London police issued an update on the devastating fire that ravaged Grenfell Tower earlier this week, indicating that some 58 people have died or are presumed missing.
Commander Stuart Cundy told the BBC that figure could increase, and there have been several reports indicating that at least 70 people may have died.
The rescue and recovery operation at the block of flats has resumed as of this weekend, he added.
On Sunday, Chancellor Philip Hammond said that cladding used on Grenfell Tower, which has been blamed for the rapid spreading of the fire, is actually banned in the United Kingdom.
“My understanding is the cladding in question, this flammable cladding which is banned in Europe and the US, is also banned here,” he said, The Guardian reported.
“So there are two separate questions. One: are our regulations correct, do they permit the right kind of materials and ban the wrong kind of materials? The second question is: were they correctly complied with?
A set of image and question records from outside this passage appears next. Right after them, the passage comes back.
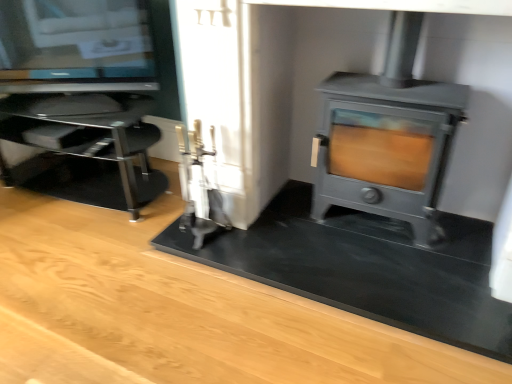
Question: Should I look upward or downward to see transparent glass tv stand at left?

Choices:
 (A) up
 (B) down

Answer: (A)

Question: From a real-world perspective, is matte gray wood burning stove at right physically above transparent glass tv stand at left?

Choices:
 (A) yes
 (B) no

Answer: (A)

Question: Considering the relative sizes of matte gray wood burning stove at right and transparent glass tv stand at left in the image provided, is matte gray wood burning stove at right smaller than transparent glass tv stand at left?

Choices:
 (A) yes
 (B) no

Answer: (A)

Question: From the image's perspective, does matte gray wood burning stove at right appear lower than transparent glass tv stand at left?

Choices:
 (A) no
 (B) yes

Answer: (A)

Question: Is matte gray wood burning stove at right to the right of transparent glass tv stand at left from the viewer's perspective?

Choices:
 (A) no
 (B) yes

Answer: (B)

Question: Is matte gray wood burning stove at right located outside transparent glass tv stand at left?

Choices:
 (A) yes
 (B) no

Answer: (A)

Question: From the image's perspective, would you say matte gray wood burning stove at right is positioned over transparent glass tv stand at left?

Choices:
 (A) no
 (B) yes

Answer: (B)

Question: Is there a large distance between transparent glass tv stand at left and matte gray wood burning stove at right?

Choices:
 (A) no
 (B) yes

Answer: (B)

Question: Is transparent glass tv stand at left closer to camera compared to matte gray wood burning stove at right?

Choices:
 (A) no
 (B) yes

Answer: (A)

Question: Can we say transparent glass tv stand at left lies outside matte gray wood burning stove at right?

Choices:
 (A) yes
 (B) no

Answer: (A)

Question: From the image's perspective, is transparent glass tv stand at left under matte gray wood burning stove at right?

Choices:
 (A) yes
 (B) no

Answer: (A)

Question: Is the surface of transparent glass tv stand at left in direct contact with matte gray wood burning stove at right?

Choices:
 (A) no
 (B) yes

Answer: (A)

Question: From a real-world perspective, is transparent glass tv stand at left beneath matte gray wood burning stove at right?

Choices:
 (A) yes
 (B) no

Answer: (A)

Question: From a real-world perspective, is matte gray wood burning stove at right physically located above or below transparent glass tv stand at left?

Choices:
 (A) above
 (B) below

Answer: (A)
“That will be a subject that the inquiry will look at. It will also be a subject that the criminal investigation will be looking at.”
The former director of public prosecutions in the country, Sir Keir Starmer, indicated that a criminal investigation into the disaster is underway. Manslaughter charges could be pending.
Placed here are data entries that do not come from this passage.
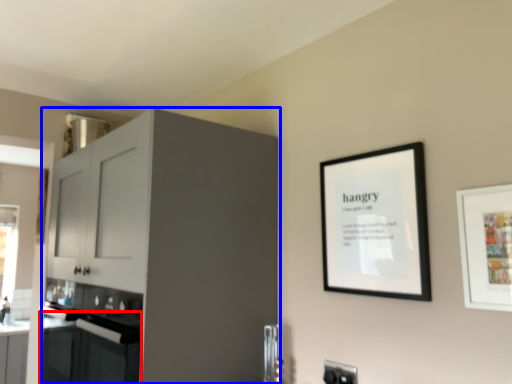
Question: Which of the following is the closest to the observer, oven (highlighted by a red box) or cabinetry (highlighted by a blue box)?

Choices:
 (A) oven
 (B) cabinetry

Answer: (B)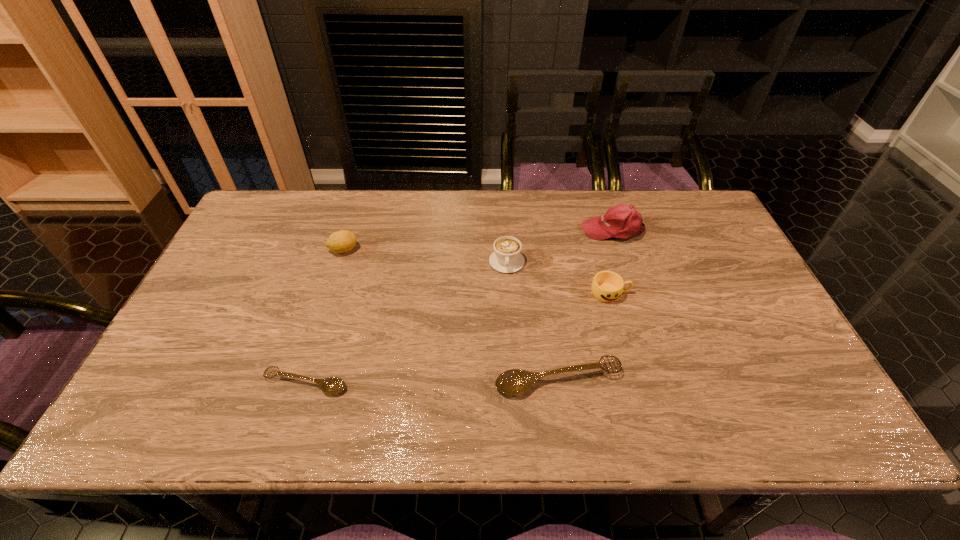
Identify the location of free space located 0.350m on the right of the right ladle. (773, 380).

Identify the location of vacant region located at the stem end of the lemon. The image size is (960, 540). (385, 250).

Locate an element on the screen. The width and height of the screenshot is (960, 540). vacant space located at the front of the tallest object with the brim is located at coordinates (512, 230).

The image size is (960, 540). Identify the location of vacant space situated at the front of the tallest object with the brim. (455, 230).

The image size is (960, 540). In order to click on vacant space located at the front of the tallest object with the brim in this screenshot , I will do `click(506, 230)`.

The height and width of the screenshot is (540, 960). I want to click on free space located to the right of the cappuccino's handle, so click(x=515, y=388).

Locate an element on the screen. The width and height of the screenshot is (960, 540). vacant space located on the right of the fourth farthest object is located at coordinates (739, 293).

Identify the location of object present at the far edge. (622, 221).

At what (x,y) coordinates should I click in order to perform the action: click on vacant space at the far edge. Please return your answer as a coordinate pair (x, y). The height and width of the screenshot is (540, 960). Looking at the image, I should click on [x=453, y=210].

Image resolution: width=960 pixels, height=540 pixels. In the image, there is a desktop. What are the coordinates of `free region at the near edge` in the screenshot? It's located at (428, 377).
“I spoke to the DPP yesterday and there are prosecutors already in advising the police. So the criminal investigation really has to come first,” he was quoted by the Telegraph as saying.
“Normally an inquest will only take place at the end of the criminal investigation, so the idea of an inquiry is important because that can, in some circumstances, happen much more quickly and I think speed is of the essence here.”
In a rare statement, Queen Elizabeth II said that she was “profoundly struck by the immediate inclination of people throughout the country to offer comfort and support to those in desperate need.”
“Put to the test, the United Kingdom has been resolute in the face of adversity,” she said.